#### Do this:
Give the part of the rows that opens with the line containing "m=8 is written." and closes with the line containing "The clock says h=2 m=22" as a Markdown table with the columns Number and Line text, leaving out blank lines.

#### Material provided:
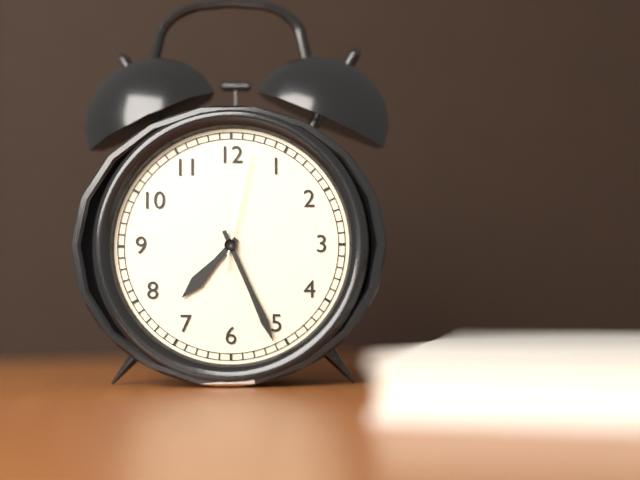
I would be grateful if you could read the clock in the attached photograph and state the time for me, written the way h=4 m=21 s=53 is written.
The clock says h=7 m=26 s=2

...

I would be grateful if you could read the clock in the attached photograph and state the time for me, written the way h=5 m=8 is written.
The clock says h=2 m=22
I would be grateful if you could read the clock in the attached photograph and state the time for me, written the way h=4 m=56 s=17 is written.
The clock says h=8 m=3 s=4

* * *

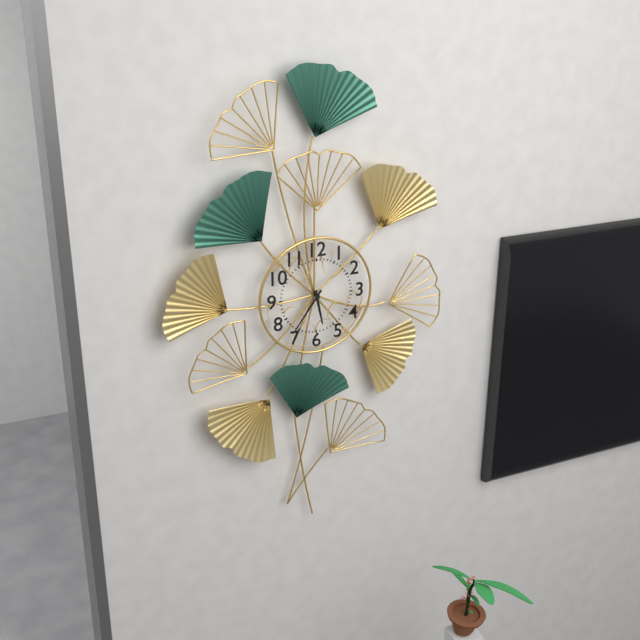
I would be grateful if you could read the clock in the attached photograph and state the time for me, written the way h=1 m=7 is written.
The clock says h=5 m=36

#### Task output:
| Number | Line text |
|---|---|
| 1 | I would be grateful if you could read the clock in the attached photograph and state the time for me, written the way h=5 m=8 is written. |
| 2 | The clock says h=2 m=22 |